Try it:
Everything in the listing below needs to be returned word for word.

Available data Block Start

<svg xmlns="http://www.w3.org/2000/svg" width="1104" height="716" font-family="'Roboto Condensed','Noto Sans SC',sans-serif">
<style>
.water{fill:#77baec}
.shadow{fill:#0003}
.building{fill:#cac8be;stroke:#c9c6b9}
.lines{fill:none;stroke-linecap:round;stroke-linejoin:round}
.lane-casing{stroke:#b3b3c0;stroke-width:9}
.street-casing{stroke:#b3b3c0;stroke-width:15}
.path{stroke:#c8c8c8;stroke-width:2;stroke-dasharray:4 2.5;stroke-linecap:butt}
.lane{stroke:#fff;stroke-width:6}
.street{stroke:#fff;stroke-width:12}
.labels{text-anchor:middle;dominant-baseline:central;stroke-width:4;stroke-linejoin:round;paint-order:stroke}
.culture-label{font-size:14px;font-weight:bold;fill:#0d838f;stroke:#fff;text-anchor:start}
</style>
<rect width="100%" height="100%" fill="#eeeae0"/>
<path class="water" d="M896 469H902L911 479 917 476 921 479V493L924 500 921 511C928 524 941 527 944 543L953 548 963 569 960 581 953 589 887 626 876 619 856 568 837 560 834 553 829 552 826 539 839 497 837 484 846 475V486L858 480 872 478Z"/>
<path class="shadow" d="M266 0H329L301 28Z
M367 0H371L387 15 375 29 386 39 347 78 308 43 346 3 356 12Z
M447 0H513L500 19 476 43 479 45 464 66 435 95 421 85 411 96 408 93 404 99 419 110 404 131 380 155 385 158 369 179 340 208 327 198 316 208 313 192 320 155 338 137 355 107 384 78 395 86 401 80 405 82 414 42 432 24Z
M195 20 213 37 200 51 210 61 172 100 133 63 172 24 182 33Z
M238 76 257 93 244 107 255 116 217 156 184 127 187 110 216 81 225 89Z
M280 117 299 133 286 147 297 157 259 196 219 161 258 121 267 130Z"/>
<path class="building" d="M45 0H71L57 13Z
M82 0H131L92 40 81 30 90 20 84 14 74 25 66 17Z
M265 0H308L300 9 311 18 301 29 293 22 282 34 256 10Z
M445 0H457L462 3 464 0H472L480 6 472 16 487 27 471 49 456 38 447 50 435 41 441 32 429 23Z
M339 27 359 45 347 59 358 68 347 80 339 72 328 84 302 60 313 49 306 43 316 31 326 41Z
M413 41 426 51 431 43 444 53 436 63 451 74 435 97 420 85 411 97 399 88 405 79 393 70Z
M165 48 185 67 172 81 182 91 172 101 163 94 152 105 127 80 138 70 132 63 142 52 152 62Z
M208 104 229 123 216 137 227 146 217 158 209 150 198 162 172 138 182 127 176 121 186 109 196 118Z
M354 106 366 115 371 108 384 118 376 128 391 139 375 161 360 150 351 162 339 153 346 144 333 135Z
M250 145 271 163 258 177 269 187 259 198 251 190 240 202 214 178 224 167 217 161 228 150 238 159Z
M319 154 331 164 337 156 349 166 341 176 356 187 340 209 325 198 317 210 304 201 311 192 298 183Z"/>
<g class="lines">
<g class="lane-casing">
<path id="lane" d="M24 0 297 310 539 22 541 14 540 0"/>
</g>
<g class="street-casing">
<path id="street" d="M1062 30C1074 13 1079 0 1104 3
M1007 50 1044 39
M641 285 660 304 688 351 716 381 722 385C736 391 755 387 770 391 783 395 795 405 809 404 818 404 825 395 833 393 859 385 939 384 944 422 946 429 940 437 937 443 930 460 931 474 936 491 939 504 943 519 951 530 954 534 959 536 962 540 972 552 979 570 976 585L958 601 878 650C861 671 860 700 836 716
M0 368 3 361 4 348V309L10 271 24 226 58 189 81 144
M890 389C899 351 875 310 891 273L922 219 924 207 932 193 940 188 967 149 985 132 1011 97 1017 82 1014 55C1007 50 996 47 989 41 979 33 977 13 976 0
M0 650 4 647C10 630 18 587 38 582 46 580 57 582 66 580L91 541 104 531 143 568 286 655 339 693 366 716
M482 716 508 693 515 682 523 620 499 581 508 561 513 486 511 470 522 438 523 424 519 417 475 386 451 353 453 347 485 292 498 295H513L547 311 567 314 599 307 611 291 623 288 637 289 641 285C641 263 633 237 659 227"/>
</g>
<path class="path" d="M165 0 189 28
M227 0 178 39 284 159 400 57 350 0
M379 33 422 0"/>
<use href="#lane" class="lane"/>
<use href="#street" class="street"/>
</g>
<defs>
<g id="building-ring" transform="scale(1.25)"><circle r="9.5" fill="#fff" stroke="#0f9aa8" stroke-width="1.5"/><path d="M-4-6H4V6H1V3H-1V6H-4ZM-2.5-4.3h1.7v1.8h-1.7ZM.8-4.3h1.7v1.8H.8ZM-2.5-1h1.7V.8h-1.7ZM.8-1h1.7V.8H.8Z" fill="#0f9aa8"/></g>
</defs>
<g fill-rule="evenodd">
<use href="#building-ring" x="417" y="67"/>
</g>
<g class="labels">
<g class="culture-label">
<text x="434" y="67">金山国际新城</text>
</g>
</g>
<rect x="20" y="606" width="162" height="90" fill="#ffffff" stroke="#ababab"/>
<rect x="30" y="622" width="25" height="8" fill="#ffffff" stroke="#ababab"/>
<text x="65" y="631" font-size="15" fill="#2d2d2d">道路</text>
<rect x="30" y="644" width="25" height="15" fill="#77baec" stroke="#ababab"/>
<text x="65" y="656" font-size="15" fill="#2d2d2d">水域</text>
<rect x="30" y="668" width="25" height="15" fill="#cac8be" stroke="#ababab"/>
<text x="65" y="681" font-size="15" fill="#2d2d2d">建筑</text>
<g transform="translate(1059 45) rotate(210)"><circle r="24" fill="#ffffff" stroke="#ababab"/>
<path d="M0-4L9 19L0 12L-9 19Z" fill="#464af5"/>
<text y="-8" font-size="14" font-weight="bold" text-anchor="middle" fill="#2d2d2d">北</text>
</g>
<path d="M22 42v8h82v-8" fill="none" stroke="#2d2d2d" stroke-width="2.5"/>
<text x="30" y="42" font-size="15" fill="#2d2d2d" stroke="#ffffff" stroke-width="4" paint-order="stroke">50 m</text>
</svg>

Available data Block End

Solved exercise:
<svg xmlns="http://www.w3.org/2000/svg" width="1104" height="716" font-family="'Roboto Condensed','Noto Sans SC',sans-serif">
<style>
.water{fill:#77baec}
.shadow{fill:#0003}
.building{fill:#cac8be;stroke:#c9c6b9}
.lines{fill:none;stroke-linecap:round;stroke-linejoin:round}
.lane-casing{stroke:#b3b3c0;stroke-width:9}
.street-casing{stroke:#b3b3c0;stroke-width:15}
.path{stroke:#c8c8c8;stroke-width:2;stroke-dasharray:4 2.5;stroke-linecap:butt}
.lane{stroke:#fff;stroke-width:6}
.street{stroke:#fff;stroke-width:12}
.labels{text-anchor:middle;dominant-baseline:central;stroke-width:4;stroke-linejoin:round;paint-order:stroke}
.culture-label{font-size:14px;font-weight:bold;fill:#0d838f;stroke:#fff;text-anchor:start}
</style>
<rect width="100%" height="100%" fill="#eeeae0"/>
<path class="water" d="M896 469H902L911 479 917 476 921 479V493L924 500 921 511C928 524 941 527 944 543L953 548 963 569 960 581 953 589 887 626 876 619 856 568 837 560 834 553 829 552 826 539 839 497 837 484 846 475V486L858 480 872 478Z"/>
<path class="shadow" d="M266 0H329L301 28Z
M367 0H371L387 15 375 29 386 39 347 78 308 43 346 3 356 12Z
M447 0H513L500 19 476 43 479 45 464 66 435 95 421 85 411 96 408 93 404 99 419 110 404 131 380 155 385 158 369 179 340 208 327 198 316 208 313 192 320 155 338 137 355 107 384 78 395 86 401 80 405 82 414 42 432 24Z
M195 20 213 37 200 51 210 61 172 100 133 63 172 24 182 33Z
M238 76 257 93 244 107 255 116 217 156 184 127 187 110 216 81 225 89Z
M280 117 299 133 286 147 297 157 259 196 219 161 258 121 267 130Z"/>
<path class="building" d="M45 0H71L57 13Z
M82 0H131L92 40 81 30 90 20 84 14 74 25 66 17Z
M265 0H308L300 9 311 18 301 29 293 22 282 34 256 10Z
M445 0H457L462 3 464 0H472L480 6 472 16 487 27 471 49 456 38 447 50 435 41 441 32 429 23Z
M339 27 359 45 347 59 358 68 347 80 339 72 328 84 302 60 313 49 306 43 316 31 326 41Z
M413 41 426 51 431 43 444 53 436 63 451 74 435 97 420 85 411 97 399 88 405 79 393 70Z
M165 48 185 67 172 81 182 91 172 101 163 94 152 105 127 80 138 70 132 63 142 52 152 62Z
M208 104 229 123 216 137 227 146 217 158 209 150 198 162 172 138 182 127 176 121 186 109 196 118Z
M354 106 366 115 371 108 384 118 376 128 391 139 375 161 360 150 351 162 339 153 346 144 333 135Z
M250 145 271 163 258 177 269 187 259 198 251 190 240 202 214 178 224 167 217 161 228 150 238 159Z
M319 154 331 164 337 156 349 166 341 176 356 187 340 209 325 198 317 210 304 201 311 192 298 183Z"/>
<g class="lines">
<g class="lane-casing">
<path id="lane" d="M24 0 297 310 539 22 541 14 540 0"/>
</g>
<g class="street-casing">
<path id="street" d="M1062 30C1074 13 1079 0 1104 3
M1007 50 1044 39
M641 285 660 304 688 351 716 381 722 385C736 391 755 387 770 391 783 395 795 405 809 404 818 404 825 395 833 393 859 385 939 384 944 422 946 429 940 437 937 443 930 460 931 474 936 491 939 504 943 519 951 530 954 534 959 536 962 540 972 552 979 570 976 585L958 601 878 650C861 671 860 700 836 716
M0 368 3 361 4 348V309L10 271 24 226 58 189 81 144
M890 389C899 351 875 310 891 273L922 219 924 207 932 193 940 188 967 149 985 132 1011 97 1017 82 1014 55C1007 50 996 47 989 41 979 33 977 13 976 0
M0 650 4 647C10 630 18 587 38 582 46 580 57 582 66 580L91 541 104 531 143 568 286 655 339 693 366 716
M482 716 508 693 515 682 523 620 499 581 508 561 513 486 511 470 522 438 523 424 519 417 475 386 451 353 453 347 485 292 498 295H513L547 311 567 314 599 307 611 291 623 288 637 289 641 285C641 263 633 237 659 227"/>
</g>
<path class="path" d="M165 0 189 28
M227 0 178 39 284 159 400 57 350 0
M379 33 422 0"/>
<use href="#lane" class="lane"/>
<use href="#street" class="street"/>
</g>
<defs>
<g id="building-ring" transform="scale(1.25)"><circle r="9.5" fill="#fff" stroke="#0f9aa8" stroke-width="1.5"/><path d="M-4-6H4V6H1V3H-1V6H-4ZM-2.5-4.3h1.7v1.8h-1.7ZM.8-4.3h1.7v1.8H.8ZM-2.5-1h1.7V.8h-1.7ZM.8-1h1.7V.8H.8Z" fill="#0f9aa8"/></g>
</defs>
<g fill-rule="evenodd">
<use href="#building-ring" x="417" y="67"/>
</g>
<g class="labels">
<g class="culture-label">
<text x="434" y="67">金山国际新城</text>
</g>
</g>
<rect x="20" y="606" width="162" height="90" fill="#ffffff" stroke="#ababab"/>
<rect x="30" y="622" width="25" height="8" fill="#ffffff" stroke="#ababab"/>
<text x="65" y="631" font-size="15" fill="#2d2d2d">道路</text>
<rect x="30" y="644" width="25" height="15" fill="#77baec" stroke="#ababab"/>
<text x="65" y="656" font-size="15" fill="#2d2d2d">水域</text>
<rect x="30" y="668" width="25" height="15" fill="#cac8be" stroke="#ababab"/>
<text x="65" y="681" font-size="15" fill="#2d2d2d">建筑</text>
<g transform="translate(1059 45) rotate(210)"><circle r="24" fill="#ffffff" stroke="#ababab"/>
<path d="M0-4L9 19L0 12L-9 19Z" fill="#464af5"/>
<text y="-8" font-size="14" font-weight="bold" text-anchor="middle" fill="#2d2d2d">北</text>
</g>
<path d="M22 42v8h82v-8" fill="none" stroke="#2d2d2d" stroke-width="2.5"/>
<text x="30" y="42" font-size="15" fill="#2d2d2d" stroke="#ffffff" stroke-width="4" paint-order="stroke">50 m</text>
</svg>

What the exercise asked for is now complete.